Lakers forward Metta World Peace tried sounding defiant too, saying “the better team won.” But the Suns are 23-45 and lost four consecutive games. The Lakers had won seven of their previous nine contests.

Then World Peace asked a Lakers official for a copy of the box score. It revealed some ugly details. The Lakers scored a season-low 76 points. They shot 33.3 percent from the field. The Lakers were outrebounded 41-31. They committed 18 turnovers. Nearly every player in the rotation played heavy minutes, including World Peace (39 minutes), Dwight Howard (37 minutes), Steve Blake (34 minutes), Jodie Meeks (33 minutes), Steve Nash (31 minutes). Only Antawn Jamison fell below that with 23 minutes.

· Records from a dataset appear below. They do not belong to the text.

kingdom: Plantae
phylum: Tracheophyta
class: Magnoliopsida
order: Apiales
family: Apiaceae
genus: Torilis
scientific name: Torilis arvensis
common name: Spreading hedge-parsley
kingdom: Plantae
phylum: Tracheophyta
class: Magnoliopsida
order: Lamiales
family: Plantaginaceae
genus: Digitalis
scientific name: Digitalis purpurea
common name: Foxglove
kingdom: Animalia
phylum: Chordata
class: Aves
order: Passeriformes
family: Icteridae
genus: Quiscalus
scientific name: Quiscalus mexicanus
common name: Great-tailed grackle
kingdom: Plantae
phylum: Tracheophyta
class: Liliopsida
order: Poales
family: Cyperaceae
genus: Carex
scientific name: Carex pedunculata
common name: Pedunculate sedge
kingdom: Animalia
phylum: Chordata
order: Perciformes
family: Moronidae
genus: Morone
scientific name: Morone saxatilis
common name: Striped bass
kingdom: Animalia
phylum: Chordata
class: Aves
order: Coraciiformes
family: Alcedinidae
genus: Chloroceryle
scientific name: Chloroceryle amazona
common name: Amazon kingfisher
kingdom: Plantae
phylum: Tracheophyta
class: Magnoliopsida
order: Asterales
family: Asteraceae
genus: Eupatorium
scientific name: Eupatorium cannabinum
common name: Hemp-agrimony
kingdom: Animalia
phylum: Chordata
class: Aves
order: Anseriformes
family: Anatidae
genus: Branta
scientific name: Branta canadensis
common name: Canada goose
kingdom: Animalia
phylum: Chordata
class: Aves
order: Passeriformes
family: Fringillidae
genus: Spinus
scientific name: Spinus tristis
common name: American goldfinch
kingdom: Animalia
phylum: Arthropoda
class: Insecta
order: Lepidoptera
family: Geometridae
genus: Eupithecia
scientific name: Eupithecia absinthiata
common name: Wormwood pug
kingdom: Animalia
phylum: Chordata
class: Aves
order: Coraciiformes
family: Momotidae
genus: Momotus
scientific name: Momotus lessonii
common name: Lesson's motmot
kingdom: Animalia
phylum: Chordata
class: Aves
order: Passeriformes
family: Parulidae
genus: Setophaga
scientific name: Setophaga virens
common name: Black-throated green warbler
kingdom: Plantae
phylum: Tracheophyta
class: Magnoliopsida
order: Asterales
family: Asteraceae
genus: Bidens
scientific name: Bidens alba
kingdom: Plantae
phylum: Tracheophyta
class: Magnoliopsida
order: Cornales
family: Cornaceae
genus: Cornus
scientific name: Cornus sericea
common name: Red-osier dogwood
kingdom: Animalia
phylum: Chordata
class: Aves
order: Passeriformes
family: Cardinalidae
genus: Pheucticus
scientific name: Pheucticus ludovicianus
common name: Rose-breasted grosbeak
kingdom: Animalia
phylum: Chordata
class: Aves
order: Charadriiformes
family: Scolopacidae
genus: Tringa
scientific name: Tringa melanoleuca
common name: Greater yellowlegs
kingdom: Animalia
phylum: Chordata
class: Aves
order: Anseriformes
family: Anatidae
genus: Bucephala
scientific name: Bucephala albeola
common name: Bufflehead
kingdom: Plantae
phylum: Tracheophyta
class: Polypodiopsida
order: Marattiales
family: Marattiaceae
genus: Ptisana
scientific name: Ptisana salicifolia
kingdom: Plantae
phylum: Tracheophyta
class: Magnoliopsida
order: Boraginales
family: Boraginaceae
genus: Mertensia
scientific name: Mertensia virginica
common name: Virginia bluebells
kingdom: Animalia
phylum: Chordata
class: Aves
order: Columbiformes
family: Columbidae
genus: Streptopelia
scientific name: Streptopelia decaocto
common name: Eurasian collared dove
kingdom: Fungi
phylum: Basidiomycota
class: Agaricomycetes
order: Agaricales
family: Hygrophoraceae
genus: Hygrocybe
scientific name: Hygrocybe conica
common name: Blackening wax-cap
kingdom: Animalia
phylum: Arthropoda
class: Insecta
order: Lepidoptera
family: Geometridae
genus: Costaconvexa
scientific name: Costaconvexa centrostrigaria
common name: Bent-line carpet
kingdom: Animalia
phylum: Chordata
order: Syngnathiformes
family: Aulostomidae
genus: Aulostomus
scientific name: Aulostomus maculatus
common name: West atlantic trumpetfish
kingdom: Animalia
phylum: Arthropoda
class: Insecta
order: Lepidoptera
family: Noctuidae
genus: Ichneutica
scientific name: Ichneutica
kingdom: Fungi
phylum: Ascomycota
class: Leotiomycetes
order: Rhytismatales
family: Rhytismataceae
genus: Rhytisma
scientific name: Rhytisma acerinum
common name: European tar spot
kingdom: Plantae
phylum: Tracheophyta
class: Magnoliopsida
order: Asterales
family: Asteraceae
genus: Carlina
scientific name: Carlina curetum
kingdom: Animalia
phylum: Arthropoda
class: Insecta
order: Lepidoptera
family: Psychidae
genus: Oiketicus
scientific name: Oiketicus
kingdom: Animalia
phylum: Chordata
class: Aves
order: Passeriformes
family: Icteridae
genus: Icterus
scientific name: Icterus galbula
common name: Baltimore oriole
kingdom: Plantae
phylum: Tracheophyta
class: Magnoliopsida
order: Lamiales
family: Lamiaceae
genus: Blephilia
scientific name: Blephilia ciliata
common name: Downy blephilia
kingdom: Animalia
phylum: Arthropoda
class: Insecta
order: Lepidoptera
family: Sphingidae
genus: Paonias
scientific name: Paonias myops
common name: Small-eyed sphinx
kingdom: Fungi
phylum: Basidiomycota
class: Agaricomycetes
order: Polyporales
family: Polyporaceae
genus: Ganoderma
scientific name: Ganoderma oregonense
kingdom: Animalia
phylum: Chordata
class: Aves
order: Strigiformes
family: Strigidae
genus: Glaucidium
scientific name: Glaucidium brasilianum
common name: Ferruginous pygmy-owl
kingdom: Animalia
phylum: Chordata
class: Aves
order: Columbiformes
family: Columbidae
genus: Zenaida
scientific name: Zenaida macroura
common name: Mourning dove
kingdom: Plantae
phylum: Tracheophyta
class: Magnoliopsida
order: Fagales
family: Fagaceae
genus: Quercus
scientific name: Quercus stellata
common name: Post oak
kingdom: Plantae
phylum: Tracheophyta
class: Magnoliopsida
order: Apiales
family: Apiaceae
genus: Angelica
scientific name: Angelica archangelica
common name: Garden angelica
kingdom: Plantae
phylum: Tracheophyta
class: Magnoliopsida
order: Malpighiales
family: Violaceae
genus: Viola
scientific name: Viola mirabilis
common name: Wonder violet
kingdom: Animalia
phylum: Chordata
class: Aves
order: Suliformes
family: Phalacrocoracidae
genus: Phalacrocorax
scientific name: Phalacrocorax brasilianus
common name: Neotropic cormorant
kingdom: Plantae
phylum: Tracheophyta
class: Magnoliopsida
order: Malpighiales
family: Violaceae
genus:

“Maybe it was a little fatigue,” said World Peace, who scored only 12 points on 5 of 17 shooting. “I don’t think we clicked tonight.”

Meanwhile, seldom-used reserves, such as Chris Duhon, Devin Ebanks, Darius Morris and Robert Sacre, only played the final 2:48 when the outcome was already decided.

“You definitely think that’s a possibility that your number may be called,” Lakers guard Darius Morris said. “You start to tune in even more and be ready if possible. You do provide some fresh legs, but everything coach does is very well calculated. Obviously he has a plan that he thinks is best for the team.”

And D’Antoni’s plan won’t involve any of those aforementioned players even though he’s stressed to them to keep working because an opportunity will arise.

“It means they’re not playing well enough to play,” D’Antoni said. “It means I have seven guys I’m confident with.”

D’Antoni then defended why he’d lean on his players with such heavy minutes considering the Lakers trailed only 78-70 with 8:12 remaining. But the Suns outscored 21-6 the rest of the way. The Lakers also missed five of their next nine shots before D’Antoni cleared out the bench.

“We’re down 8. What do you want me to do?” D’Antoni said. “Take Nash out because he will miss the next three? Maybe take Dwight out? What are you going to do? That’s hindsight. Most people on the other side are real good at it. That’s pretty clear. But that’s a hypotheticals that mean absolutely nothing.”

That’s because none of the seldom-used players have provided much impact this season. Earl Clark noticeably struggled with four points and two turnovers, making it hard for him to eat into Howard’s minutes.

“We tried to give it our all,” Howard said. “If we don’t have it, we trust that somebody else will. Everybody tstepped on the floor tonight came out with the right mentality. But we didn’t knock down shots and they did.”

Definitely fatigue contributed to that. But D’Antoni offered a solution.

“You’ve got to fight through it. You’ve got to gut it out,” D’Antoni said. “Most of the time, you do it with smarts and we didn’t have that either.”